=== WHAT YOU NEED TO DO ===
Reproduce everything from "This is a book" down to "so on, locally." in the blog post on the 100-mile diet.

The Lighthouse

the lighthouse

06 April 2010

The 100-mile diet

The 100-mile diet: a year of local eating, by Alisa Smith & J.B. MacKinnon.

This is a book I highly recommend. By now, you've probably heard about, and may even be practicing the 100 mile diet -- a 'locavore'.

James and Alisa tell about a dinner they prepared with friends up at their wilderness cabin. There wasn't enough food on hand to feed everyone, so they headed outdoors, and gathered whatevers, prepared it on the spot, and had the best meal ever. That led them to contemplate what goes into a typical North American meal - the transportation, herbicides, pesticides, processing, packaging, preserving, storing. Would it be possible for them to live for a year on ingredients that were grown within a hundred miles of home? They lived in a small Vancouver apartment, so they wouldn't be able to grow their own produce, they would have to find farmers, fishermen, millers, orchard tenders, bee keepers and so on, locally.

=== DATA EXCERPT ===
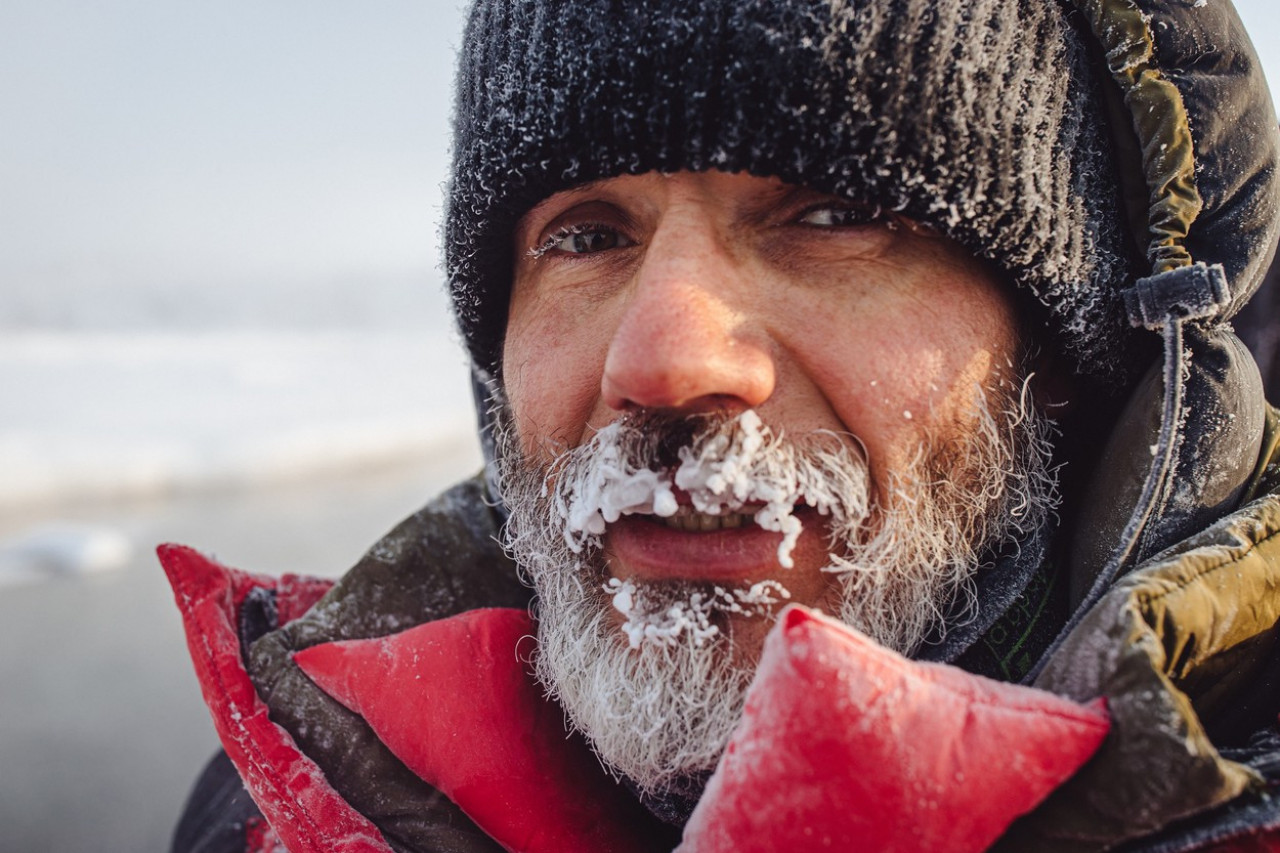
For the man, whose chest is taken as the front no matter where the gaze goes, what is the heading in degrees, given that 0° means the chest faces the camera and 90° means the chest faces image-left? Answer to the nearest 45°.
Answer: approximately 45°

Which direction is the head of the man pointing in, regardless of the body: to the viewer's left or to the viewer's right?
to the viewer's left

=== ANSWER AREA ===
This is a book I highly recommend. By now, you've probably heard about, and may even be practicing the 100 mile diet -- a 'locavore'.

James and Alisa tell about a dinner they prepared with friends up at their wilderness cabin. There wasn't enough food on hand to feed everyone, so they headed outdoors, and gathered whatevers, prepared it on the spot, and had the best meal ever. That led them to contemplate what goes into a typical North American meal - the transportation, herbicides, pesticides, processing, packaging, preserving, storing. Would it be possible for them to live for a year on ingredients that were grown within a hundred miles of home? They lived in a small Vancouver apartment, so they wouldn't be able to grow their own produce, they would have to find farmers, fishermen, millers, orchard tenders, bee keepers and so on, locally.